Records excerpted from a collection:
######

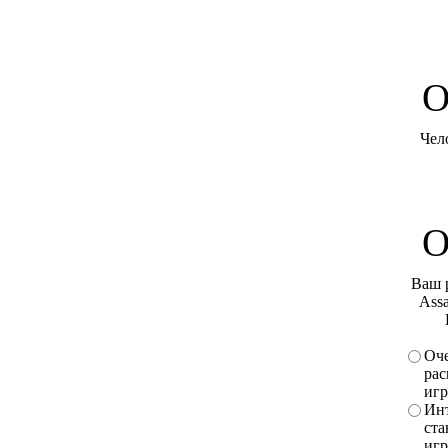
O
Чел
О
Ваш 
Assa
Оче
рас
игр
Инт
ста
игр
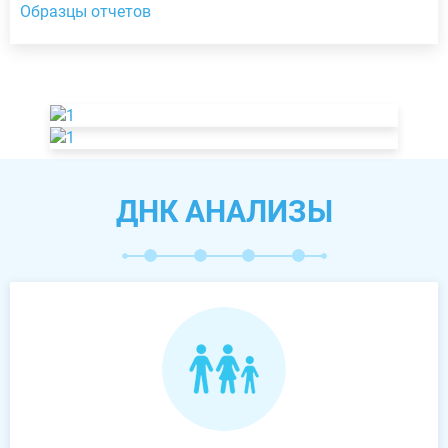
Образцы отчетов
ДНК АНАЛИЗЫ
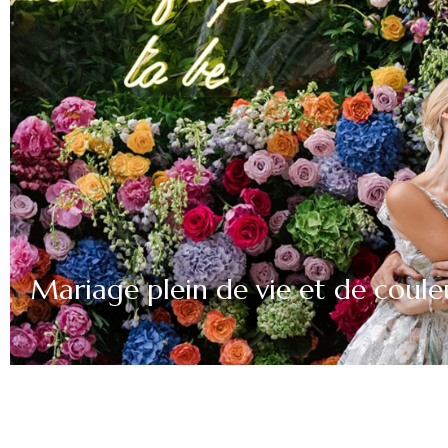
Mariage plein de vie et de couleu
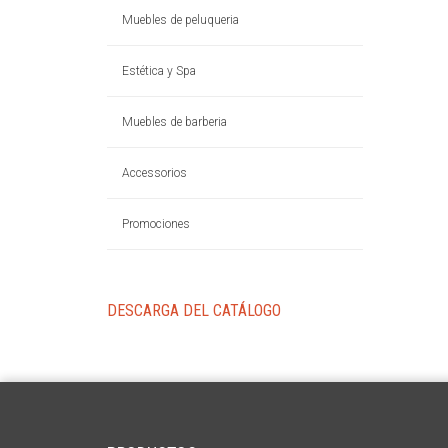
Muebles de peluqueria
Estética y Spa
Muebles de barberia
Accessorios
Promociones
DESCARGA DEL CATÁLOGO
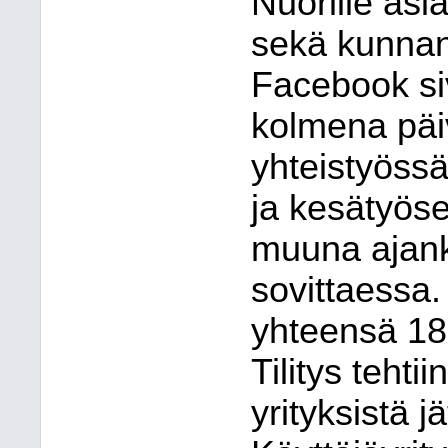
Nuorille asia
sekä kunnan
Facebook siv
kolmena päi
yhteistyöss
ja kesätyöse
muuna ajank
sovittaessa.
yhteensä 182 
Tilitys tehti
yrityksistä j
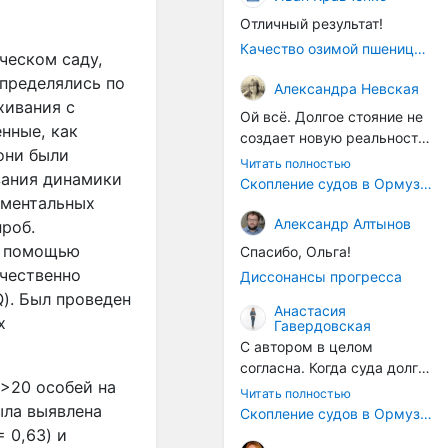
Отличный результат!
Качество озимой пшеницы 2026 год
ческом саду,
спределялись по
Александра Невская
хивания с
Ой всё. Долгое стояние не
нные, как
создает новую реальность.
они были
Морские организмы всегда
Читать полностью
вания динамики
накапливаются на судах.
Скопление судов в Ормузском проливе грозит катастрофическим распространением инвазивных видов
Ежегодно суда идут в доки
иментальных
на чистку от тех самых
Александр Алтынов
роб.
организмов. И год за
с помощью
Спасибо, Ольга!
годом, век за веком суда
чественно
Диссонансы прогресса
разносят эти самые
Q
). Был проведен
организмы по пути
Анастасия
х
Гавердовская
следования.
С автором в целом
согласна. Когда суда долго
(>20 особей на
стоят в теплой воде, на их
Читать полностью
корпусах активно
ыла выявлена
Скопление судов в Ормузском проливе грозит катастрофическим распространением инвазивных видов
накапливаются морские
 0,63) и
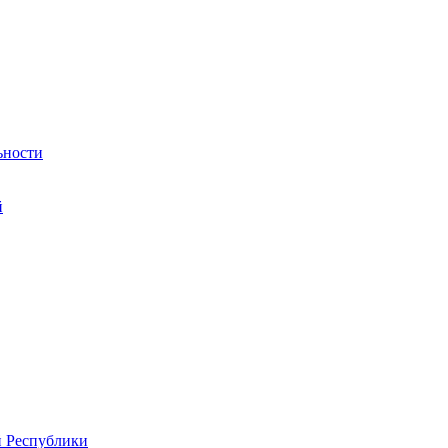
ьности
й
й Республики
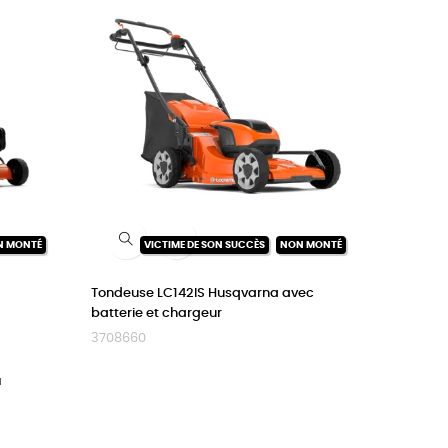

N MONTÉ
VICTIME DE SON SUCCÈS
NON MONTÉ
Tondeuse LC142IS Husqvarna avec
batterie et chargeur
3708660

######

Directions => All of the data must be repeated exactly, except for the pictures.

Result =>
O
Чел
О
Ваш 
Assa
Оче
рас
игр
Инт
ста
игр
Образцы отчетов
ДНК АНАЛИЗЫ
Mariage plein de vie et de couleu
Muebles de peluqueria
Estética y Spa
Muebles de barberia
Accessorios
Promociones
DESCARGA DEL CATÁLOGO
Nuorille asia
sekä kunnan
Facebook siv
kolmena päi
yhteistyöss
ja kesätyöse
muuna ajank
sovittaessa.
yhteensä 182 
Tilitys tehti
yrityksistä j
Отличный результат!
Качество озимой пшеницы 2026 год
ческом саду,
спределялись по
Александра Невская
хивания с
Ой всё. Долгое стояние не
нные, как
создает новую реальность.
они были
Морские организмы всегда
Читать полностью
вания динамики
накапливаются на судах.
Скопление судов в Ормузском проливе грозит катастрофическим распространением инвазивных видов
Ежегодно суда идут в доки
иментальных
на чистку от тех самых
Александр Алтынов
роб.
организмов. И год за
с помощью
Спасибо, Ольга!
годом, век за веком суда
чественно
Диссонансы прогресса
разносят эти самые
Q
). Был проведен
организмы по пути
Анастасия
х
Гавердовская
следования.
С автором в целом
согласна. Когда суда долго
(>20 особей на
стоят в теплой воде, на их
Читать полностью
корпусах активно
ыла выявлена
Скопление судов в Ормузском проливе грозит катастрофическим распространением инвазивных видов
накапливаются морские
 0,63) и
ьности
й
й Республики

N MONTÉ
VICTIME DE SON SUCCÈS
NON MONTÉ
Tondeuse LC142IS Husqvarna avec
batterie et chargeur
3708660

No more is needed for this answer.